Synopsis: Thirteen randomized trials were identified with 3,723 patients who had undergone endarterectomy and 3,754 patients who had undergone carotid artery stenting. Outcomes included stroke, myocardial infarction, cranial nerve injury, and death or stroke, and these outcomes were divided as either short-term (<30 days) or long-term (>1 year) outcomes.
Patients who had undergone carotid artery stenting had less risk of short-term myocardial infarction (OR 0.48, 95% CI, 0.29–9.78, P=0.003) and less risk of cranial nerve injury (OR 0.09, 95% CI, 0.05–0.16, P<0.001). However, carotid artery stenting had a significantly higher risk of short-term stroke and combined death or stroke, and also significantly higher long-term risk of stroke and combined death or stroke. The association between carotid artery stenting and stroke was stronger in the subgroup of patients >68 years but not in patients <68 years. There was no significant heterogeneity, and no significant modifying associations were revealed by meta-regression analysis.
Limitations include potentially unpublished small studies favoring carotid endarterectomy and a significant publication bias regarding short-term death.
Bottom line: Although carotid artery stenting has less short-term risk of myocardial infarction and cranial nerve injury, carotid endarterectomy has less short-term and long-term risks of stroke and death.
Citation: Economopoulus KP, Sergentanis TN, Tsivgoulis G, Mariolis AD, Stefanadis C. Carotid artery stenting versus carotid endarterectomy: a comprehensive meta-analysis of short-term and long-term outcomes. Stroke. 2011;42:687-692.

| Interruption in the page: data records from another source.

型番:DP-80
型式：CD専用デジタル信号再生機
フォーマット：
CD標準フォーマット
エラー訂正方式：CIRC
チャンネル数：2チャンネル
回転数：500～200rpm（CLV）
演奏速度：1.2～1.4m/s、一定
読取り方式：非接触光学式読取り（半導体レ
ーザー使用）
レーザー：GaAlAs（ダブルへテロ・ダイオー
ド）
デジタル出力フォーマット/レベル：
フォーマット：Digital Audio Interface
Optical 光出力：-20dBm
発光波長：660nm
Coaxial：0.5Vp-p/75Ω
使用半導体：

Chest Pain Protocol Can Identify Low-Risk Chest Pain in Emergency Departments
Clinical question: Can a two-hour accelerated diagnostic protocol (ADP) based on electrocardiogram, point-of-care biomarkers, and Thrombolysis in Myocardial Infarction (TIMI) score safely identify patients with chest pain at very low short-term risk of major cardiac events?

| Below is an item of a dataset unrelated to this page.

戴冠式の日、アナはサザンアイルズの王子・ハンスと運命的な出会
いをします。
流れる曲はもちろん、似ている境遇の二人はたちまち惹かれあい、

Background: Evaluation of patients presenting to EDs with chest pain utilize significant amounts of hospital resources. A safe, reproducible, and expeditious process to identify patients at low risk for short-term cardiac events is desired.
Study design: Prospective cohort study.
Setting: Fourteen urban EDs in nine countries across the Asia-Pacific region.
Synopsis: The study included 3,582 patients presenting to an ED with at least five minutes of chest pain suggestive of an acute coronary syndrome and for whom further evaluation with serial cardiac biomarkers was planned. A negative ADP was defined as TIMI score of 0, no new ischemic changes on initial electrocardiogram, and normal cardiac biomarkers at zero and two hours after arrival.
All components of the ADP were negative for 352 patients (9.8%). Only three low-risk patients (0.9%) by ADP had a major cardiac event during the 30-day follow-up period, yielding a negative predictive value of 99.1% (95% CI, 97.3-99.8%). Mean hospital stay for the low-risk group with a negative ADP was 43 hours with a median of 26 hours. The authors suggest that a 10% reduction in prolonged workups of patients with chest pain could be seen with implementation of this protocol.
Potential limitations include applicability only to a select cohort of patients with chest pain and the low specificity of the protocol.
Bottom line: A two-hour diagnostic protocol can help expedite discharge of patients with very-low-risk chest pain.
Citation: Than T, Cullen L, Reid CM, et al. A 2-h diagnostic protocol to assess patients with chest pain symptoms in the Asia-Pacific region (ASPECT): a prospective observational validation study. Lancet. 2011;337:1077-1084.